Who is likely to have Lupus?
Though anyone can develop Lupus, it is 9 times more likely to occur in women and is more common in people of color. Lupus is usually diagnosed when a person is between 15 to 45 years old.
How to Get Help
We know that when people with Lupus take an active role in their own health care, they are much more likely to
  • Experience much less pain
  • Feel more hopeful about themselves and their future
  • Stay active, enjoying life
  • Not need to see their health care providers as often
Each person with Lupus will have their own unique manifestation of this autoimmune condition. Though some people can have very serious, life-threatening consequences of Lupus, there is hope. This disease can be managed now better than it has been in the past.
Check out their Web Site
I like the videos which are easy to understand and provide a wealth of helpful information about how to manage symptoms.

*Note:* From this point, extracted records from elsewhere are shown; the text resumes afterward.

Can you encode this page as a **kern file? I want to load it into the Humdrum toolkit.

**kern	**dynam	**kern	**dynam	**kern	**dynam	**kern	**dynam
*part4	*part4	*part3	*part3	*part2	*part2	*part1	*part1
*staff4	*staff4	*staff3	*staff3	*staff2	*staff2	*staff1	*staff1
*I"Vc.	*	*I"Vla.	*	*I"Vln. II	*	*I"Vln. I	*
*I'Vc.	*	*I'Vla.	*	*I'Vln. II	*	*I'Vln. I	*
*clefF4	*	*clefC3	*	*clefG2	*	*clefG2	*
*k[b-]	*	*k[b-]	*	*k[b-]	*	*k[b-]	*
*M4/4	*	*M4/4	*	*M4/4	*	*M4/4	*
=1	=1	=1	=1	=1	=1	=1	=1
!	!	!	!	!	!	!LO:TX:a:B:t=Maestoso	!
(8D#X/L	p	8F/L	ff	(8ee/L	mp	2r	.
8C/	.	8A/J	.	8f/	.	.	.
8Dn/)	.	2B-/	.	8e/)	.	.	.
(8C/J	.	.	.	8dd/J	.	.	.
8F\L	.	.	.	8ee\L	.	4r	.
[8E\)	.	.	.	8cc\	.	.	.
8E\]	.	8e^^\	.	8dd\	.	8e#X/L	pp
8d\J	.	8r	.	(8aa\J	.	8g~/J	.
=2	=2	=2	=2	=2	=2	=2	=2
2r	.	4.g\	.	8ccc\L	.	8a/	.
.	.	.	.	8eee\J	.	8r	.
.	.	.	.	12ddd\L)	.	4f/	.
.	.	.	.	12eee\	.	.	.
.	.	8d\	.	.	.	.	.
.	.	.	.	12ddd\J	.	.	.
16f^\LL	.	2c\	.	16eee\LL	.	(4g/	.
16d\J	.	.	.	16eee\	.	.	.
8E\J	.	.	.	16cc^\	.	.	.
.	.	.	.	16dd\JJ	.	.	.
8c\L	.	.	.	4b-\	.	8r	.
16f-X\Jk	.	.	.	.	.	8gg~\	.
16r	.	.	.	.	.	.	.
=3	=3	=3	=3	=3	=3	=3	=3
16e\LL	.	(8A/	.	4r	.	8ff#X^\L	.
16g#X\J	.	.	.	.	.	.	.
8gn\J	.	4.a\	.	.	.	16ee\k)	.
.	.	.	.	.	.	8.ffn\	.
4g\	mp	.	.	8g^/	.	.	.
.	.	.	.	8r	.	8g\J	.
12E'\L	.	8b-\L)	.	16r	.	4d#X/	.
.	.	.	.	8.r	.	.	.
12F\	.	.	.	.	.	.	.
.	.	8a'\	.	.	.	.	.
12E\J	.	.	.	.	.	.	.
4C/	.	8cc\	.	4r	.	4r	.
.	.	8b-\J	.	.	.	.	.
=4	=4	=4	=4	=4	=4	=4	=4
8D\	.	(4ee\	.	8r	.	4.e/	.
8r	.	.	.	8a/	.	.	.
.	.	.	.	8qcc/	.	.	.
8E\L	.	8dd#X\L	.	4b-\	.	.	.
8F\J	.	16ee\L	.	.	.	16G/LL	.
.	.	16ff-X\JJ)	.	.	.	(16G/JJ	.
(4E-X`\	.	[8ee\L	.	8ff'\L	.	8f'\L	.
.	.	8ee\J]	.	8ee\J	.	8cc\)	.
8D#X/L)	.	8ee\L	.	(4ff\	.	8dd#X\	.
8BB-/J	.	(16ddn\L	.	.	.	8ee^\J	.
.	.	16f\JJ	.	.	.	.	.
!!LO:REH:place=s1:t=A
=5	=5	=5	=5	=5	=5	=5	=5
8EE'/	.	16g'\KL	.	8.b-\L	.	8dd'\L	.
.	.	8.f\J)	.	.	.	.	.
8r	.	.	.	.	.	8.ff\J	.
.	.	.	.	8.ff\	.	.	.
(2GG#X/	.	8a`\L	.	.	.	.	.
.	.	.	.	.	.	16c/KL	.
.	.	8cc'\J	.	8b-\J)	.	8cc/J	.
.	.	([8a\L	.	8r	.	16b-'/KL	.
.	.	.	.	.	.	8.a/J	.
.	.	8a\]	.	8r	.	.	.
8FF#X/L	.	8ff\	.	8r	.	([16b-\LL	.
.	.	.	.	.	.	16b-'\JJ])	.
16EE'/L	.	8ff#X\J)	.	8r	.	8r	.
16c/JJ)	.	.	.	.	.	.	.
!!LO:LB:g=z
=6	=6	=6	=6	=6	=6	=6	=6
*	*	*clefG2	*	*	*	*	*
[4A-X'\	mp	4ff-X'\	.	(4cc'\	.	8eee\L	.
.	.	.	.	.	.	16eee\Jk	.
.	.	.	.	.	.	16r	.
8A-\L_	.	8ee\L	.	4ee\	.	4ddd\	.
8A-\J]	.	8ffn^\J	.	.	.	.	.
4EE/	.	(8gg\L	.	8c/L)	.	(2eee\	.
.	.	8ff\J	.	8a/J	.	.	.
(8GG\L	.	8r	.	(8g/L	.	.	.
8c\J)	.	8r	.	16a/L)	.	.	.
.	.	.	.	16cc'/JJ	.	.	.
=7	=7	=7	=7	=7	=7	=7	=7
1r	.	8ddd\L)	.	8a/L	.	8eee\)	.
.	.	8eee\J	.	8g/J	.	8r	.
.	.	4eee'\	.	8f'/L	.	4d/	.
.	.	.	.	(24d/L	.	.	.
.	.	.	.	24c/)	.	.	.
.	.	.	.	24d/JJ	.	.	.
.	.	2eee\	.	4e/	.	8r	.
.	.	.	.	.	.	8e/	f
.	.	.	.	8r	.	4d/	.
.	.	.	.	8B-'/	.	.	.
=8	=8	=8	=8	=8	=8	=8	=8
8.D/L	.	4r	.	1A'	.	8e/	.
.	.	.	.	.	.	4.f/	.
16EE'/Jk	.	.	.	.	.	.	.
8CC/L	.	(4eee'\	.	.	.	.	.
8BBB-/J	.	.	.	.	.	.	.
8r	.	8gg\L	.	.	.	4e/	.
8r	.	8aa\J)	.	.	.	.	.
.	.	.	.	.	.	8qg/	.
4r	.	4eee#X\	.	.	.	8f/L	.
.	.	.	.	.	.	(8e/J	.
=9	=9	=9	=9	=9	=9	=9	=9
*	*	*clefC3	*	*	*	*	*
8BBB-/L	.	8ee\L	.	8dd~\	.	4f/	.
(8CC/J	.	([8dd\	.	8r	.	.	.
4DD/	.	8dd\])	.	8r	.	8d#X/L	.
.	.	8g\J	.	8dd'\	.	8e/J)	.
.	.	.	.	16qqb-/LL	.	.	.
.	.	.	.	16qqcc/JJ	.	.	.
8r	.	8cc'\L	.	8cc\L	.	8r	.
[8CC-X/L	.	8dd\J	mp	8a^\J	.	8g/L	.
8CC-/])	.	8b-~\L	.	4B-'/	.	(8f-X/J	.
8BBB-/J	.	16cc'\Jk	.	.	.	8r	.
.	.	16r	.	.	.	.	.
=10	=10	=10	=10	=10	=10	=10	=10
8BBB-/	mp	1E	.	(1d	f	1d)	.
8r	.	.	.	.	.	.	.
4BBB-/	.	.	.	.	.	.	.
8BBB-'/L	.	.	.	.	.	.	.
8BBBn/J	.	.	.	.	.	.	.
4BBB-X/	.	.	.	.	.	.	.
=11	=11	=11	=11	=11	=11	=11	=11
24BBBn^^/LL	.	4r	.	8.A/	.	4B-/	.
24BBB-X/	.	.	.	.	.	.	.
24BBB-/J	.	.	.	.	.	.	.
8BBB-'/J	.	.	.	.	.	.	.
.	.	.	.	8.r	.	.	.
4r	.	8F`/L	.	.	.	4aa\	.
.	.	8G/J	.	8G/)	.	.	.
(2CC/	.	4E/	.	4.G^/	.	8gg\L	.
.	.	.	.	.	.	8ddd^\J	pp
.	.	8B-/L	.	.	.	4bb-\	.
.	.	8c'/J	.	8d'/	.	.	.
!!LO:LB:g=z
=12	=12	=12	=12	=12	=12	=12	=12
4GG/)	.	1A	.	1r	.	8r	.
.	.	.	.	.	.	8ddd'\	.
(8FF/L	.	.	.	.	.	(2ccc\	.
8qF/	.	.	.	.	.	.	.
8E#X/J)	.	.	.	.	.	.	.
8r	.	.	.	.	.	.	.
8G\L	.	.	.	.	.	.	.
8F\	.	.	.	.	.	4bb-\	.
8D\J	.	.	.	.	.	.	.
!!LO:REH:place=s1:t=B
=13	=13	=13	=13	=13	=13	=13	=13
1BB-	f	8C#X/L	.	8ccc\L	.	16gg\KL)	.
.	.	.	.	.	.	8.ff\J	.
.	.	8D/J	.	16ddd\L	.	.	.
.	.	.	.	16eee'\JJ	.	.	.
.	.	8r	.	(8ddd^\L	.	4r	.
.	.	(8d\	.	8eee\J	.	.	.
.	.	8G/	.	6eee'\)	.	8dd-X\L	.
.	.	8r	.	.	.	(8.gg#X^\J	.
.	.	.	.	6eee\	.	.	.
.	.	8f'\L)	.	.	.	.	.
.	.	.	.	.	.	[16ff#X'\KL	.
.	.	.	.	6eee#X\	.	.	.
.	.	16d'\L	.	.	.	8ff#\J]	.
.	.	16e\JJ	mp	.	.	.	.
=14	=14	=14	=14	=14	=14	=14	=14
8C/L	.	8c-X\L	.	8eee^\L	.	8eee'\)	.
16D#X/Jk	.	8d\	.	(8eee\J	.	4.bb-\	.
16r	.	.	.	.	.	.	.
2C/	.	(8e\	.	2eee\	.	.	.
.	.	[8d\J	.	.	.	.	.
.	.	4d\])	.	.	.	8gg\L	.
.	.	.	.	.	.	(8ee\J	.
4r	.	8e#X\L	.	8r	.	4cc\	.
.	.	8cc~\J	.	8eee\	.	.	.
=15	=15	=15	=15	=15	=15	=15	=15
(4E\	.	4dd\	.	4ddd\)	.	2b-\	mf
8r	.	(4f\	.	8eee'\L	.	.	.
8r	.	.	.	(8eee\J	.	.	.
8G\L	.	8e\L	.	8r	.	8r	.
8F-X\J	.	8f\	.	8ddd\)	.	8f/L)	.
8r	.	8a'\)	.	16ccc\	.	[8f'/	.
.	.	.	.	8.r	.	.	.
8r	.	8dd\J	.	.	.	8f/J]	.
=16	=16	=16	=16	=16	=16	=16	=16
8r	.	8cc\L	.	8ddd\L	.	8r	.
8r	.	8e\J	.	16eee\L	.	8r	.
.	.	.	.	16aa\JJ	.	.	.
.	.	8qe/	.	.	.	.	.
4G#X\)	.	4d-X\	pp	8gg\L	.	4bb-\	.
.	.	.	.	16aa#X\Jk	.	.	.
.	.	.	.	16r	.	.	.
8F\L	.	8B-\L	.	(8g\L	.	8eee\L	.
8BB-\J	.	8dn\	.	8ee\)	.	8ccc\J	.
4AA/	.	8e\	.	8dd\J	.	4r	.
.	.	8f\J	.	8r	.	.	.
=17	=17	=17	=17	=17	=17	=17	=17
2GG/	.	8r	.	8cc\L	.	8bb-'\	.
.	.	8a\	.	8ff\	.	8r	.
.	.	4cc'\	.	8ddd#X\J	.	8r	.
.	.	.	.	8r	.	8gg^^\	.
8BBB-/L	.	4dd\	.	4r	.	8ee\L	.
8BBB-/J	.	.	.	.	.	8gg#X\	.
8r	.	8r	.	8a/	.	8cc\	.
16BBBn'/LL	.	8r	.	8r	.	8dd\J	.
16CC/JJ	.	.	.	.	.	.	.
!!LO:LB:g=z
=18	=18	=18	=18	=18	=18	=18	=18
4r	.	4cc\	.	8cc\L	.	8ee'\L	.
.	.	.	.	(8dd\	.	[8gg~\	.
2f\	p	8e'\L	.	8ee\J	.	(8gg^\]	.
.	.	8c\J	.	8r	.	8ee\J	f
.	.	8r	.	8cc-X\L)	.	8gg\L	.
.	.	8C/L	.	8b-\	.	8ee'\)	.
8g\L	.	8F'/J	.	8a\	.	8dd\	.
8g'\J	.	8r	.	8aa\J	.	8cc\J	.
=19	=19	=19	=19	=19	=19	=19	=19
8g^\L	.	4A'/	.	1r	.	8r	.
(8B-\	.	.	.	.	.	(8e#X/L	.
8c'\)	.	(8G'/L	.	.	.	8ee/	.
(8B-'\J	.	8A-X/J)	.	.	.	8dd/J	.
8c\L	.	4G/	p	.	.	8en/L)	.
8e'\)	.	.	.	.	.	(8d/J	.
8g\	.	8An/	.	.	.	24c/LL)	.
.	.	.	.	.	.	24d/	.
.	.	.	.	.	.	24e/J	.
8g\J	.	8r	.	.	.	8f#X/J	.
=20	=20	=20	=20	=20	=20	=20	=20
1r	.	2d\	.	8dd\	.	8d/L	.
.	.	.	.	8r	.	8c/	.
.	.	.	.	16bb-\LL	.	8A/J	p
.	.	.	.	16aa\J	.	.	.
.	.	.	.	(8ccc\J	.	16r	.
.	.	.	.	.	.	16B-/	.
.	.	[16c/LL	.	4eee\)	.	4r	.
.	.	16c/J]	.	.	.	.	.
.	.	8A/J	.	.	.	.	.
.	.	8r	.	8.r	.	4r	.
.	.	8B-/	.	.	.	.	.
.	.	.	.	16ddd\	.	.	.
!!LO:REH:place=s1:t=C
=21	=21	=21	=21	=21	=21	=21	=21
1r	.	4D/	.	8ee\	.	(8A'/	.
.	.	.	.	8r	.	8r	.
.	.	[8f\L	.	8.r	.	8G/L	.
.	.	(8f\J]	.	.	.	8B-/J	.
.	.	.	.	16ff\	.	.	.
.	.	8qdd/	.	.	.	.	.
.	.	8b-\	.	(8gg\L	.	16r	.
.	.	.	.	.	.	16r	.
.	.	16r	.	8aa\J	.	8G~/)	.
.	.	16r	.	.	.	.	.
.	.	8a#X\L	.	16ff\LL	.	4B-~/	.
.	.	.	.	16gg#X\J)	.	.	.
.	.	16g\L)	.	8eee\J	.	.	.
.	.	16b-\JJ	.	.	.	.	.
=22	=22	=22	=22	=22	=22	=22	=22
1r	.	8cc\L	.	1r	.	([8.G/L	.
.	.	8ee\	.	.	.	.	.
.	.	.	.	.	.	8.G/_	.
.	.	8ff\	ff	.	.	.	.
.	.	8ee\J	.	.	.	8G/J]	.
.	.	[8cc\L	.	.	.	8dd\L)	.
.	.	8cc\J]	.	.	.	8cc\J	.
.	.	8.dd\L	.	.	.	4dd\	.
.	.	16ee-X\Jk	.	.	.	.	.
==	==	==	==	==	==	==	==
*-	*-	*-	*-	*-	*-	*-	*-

There’s also an illustrated guide that you can download that helps put Lupus in perspective.
To track symptoms, they’ve also developed a downloadable sheet that will help you and your health care provide see patterns in symptoms.
Disclosure: I have no financial or other relationship with The Lupus Initiative, the American College of Rheumatology or any pharmaceutical company that makes medications to treat Lupus. I heard about this initiative and wanted to pass the information along. I hope it helps.